Eugene Reimer
- Eugene Reimer wearing a Team Canada shirt in 1979

Personal information
- Nickname: Gene
- Born: 21 January 1940 Swift Current, Saskatchewan
- Died: 9 June 2008 (aged 68) Abbotsford, British Columbia, Canada

Sport
- Country: Canada
- Sport: Paralympic athletics

Medal record
Summer Paralympics
| Gold medal – first place | 1968 Tel Aviv | Discus Throw B |
| Gold medal – first place | 1968 Tel Aviv | Club Throw B |
| Silver medal – second place | 1968 Tel Aviv | Javelin Throw B |
| Gold medal – first place | 1972 Heidelberg | Discus Throw 4 |
| Gold medal – first place | 1972 Heidelberg | Pentathlon 4 |
| Silver medal – second place | 1972 Heidelberg | 4×60 m wheelchair relay open |
| Silver medal – second place | 1976 Toronto | Discus Throw 4 |
| Silver medal – second place | 1976 Toronto | Discus Throw 4 |
| Silver medal – second place | 1976 Toronto | Pentathlon 4 |
| Bronze medal – third place | 1976 Toronto | Javelin Throw 4 |
| Bronze medal – third place | 1980 Arnhem | Discus Throw 4 |

= Eugene Reimer =

Canadian paralympic athlete

Eugene "Gene" Reimer (21 January 1940 – 9 June 2008) was a Canadian wheelchair Paralympic athlete who won 10 Paralympic medals and 50 Canadian and Pan-American medals from 1968 to 1980. Having polio at an early age, he was a member of the wheelchair basketball team Vancouver Cable Cars alongside Terry Fox and Rick Hansen. In 1972, Reimer became the first person with a disability to be named Canada's Outstanding Male Athlete of the Year and to be inducted into the Order of Canada.

==Personal life==
Reimer was born on 21 January 1940 in Swift Current, Saskatchewan. At the age of three, he contacted polio, leaving him with paraplegia. He later moved to Abbotsford, British Columbia, where he lived with his two sons and daughter. Reimer died on 9 June 2008 at the age of 68.

Throughout his career, Reimer excelled at a variety of sports despite his disability, including track-and-field, weightlifting, archery, swimming, volleyball, and table tennis. He was an avid wheelchair basketball player. He played for 19 years for the wheelchair basketball team Vancouver Cable Cars alongside Rick Hansen and Terry Fox, winning the 1979 National Championships.

==Athletic career==
Reimer participated in his first Paralympics Game in 1968 in Tel Aviv. Competing in table tennis, swimming, and track events, he won gold at the Men's Discus Throw B with a distance of 27.47 metres. He also placed first at the Men's Club Throw B with a throw of 42.01 metres, beating the silver medalist by nearly 16 metres. At the Men's Javelin Throw B, he placed second with a throw of 36.21 metres.

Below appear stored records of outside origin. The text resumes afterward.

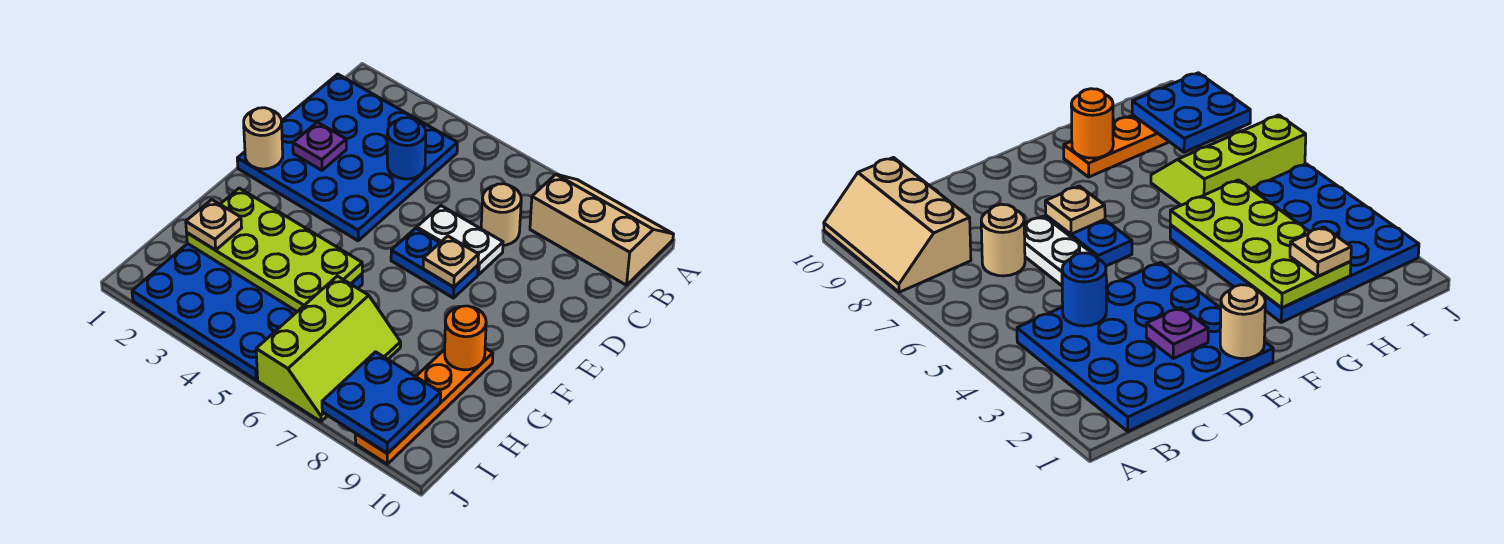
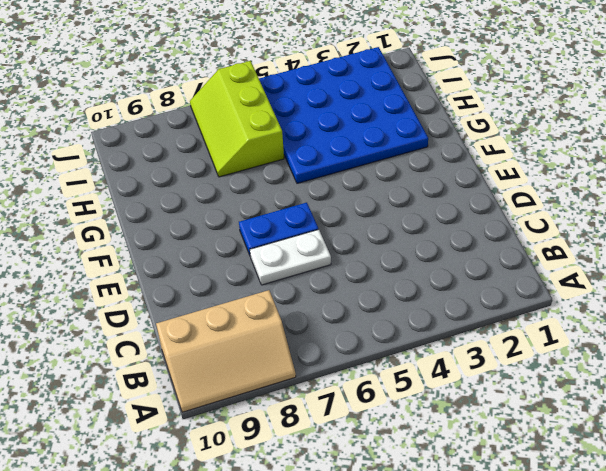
none -> blue 4x4 plate [237,74,457,241]
none -> tan 1x1 round brick [481,184,521,245]
none -> orange 1x4 plate [355,348,493,464]

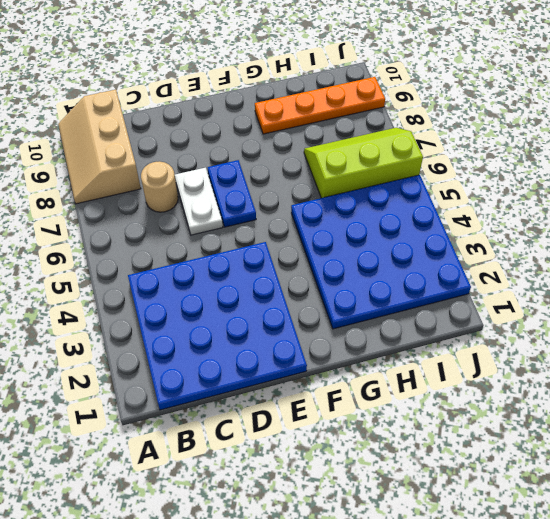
none -> blue 1x1 round brick [387,118,426,179]
none -> purple 1x1 plate [293,122,346,170]
none -> tan 1x1 round brick [244,108,283,169]

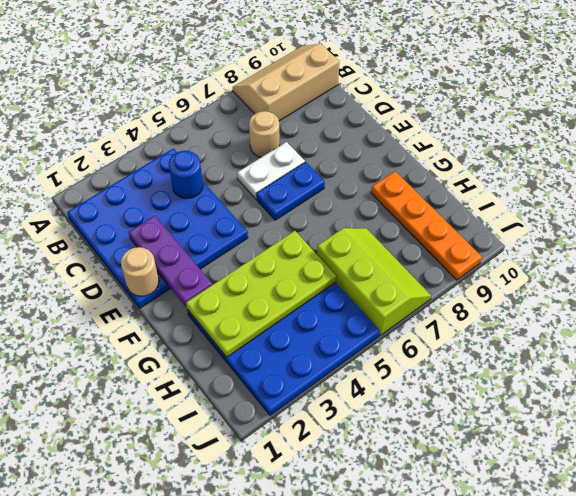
purple 1x3 plate [129,216,212,307] -> purple 1x1 plate [293,122,346,170]
none -> tan 1x1 plate [423,236,479,287]
none -> orange 1x1 round brick [445,306,486,370]
none -> blue 2x2 plate [322,352,441,454]

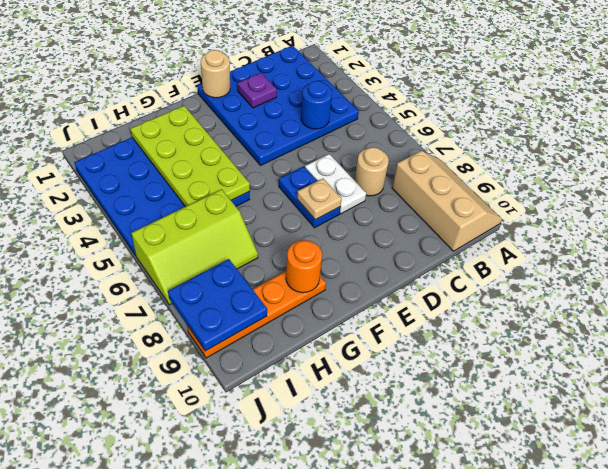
none -> tan 1x1 plate [186,200,242,250]

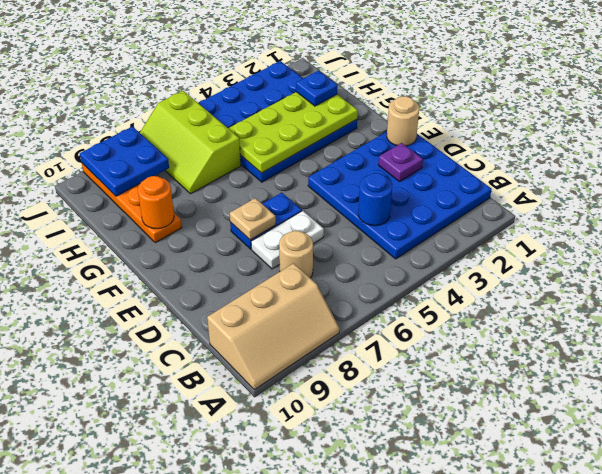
blue 1x1 plate [296,71,338,106] -> tan 1x1 plate [186,200,242,250]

At the 1972 Paralympic Games in Heidelberg, West Germany, Reimer set the world record for the Men's Pentathlon 4 at 5141 points, one point more than the silver medalist. He also set the world record for the Discus Throw 4, with a final width of 29.91 metres. Alongside Dann W., Henderson F., and Simpson B, they came second at the Men's 4×60 Wheelchair Open Relay with a time of 0:56:30.

At the 1976 Paralympic Games in Toronto, Reimer's record in the Men's Discus Throw B was broken by Remi Ophem and he finished second. Reimer also finished second in the Men's Pentathlon 4 with a score of 3295. In the Men's Javelin event, he finished third with a distance of 23.05 metres. At his final Paralympic Game, in 1980 at Arnhem, Netherlands, Reimer was able to top the podium of the Men's Discus Throw B with a throw of 29.80 metres, beating the second-place finisher by 36 centimetres.

==Awards==
In 1972, Reimer became the first person with a disability to be named Canada's Outstanding Male Athlete of the Year and he was also inducted into the Canadian Sports Hall of Fame. He was the first disabled athlete to be awarded the Order Of Canada medal in 1974 for "his inspiring example to persons with disabilities".

In 2000, he was inducted into the Terry Fox Hall of Fame, and two years later he became the first disabled athlete to be inducted into the BC Sports Hall of Fame. The same year, Reimer ran the BC Disability Games and Eugene Reimer Middle School was created and named after him.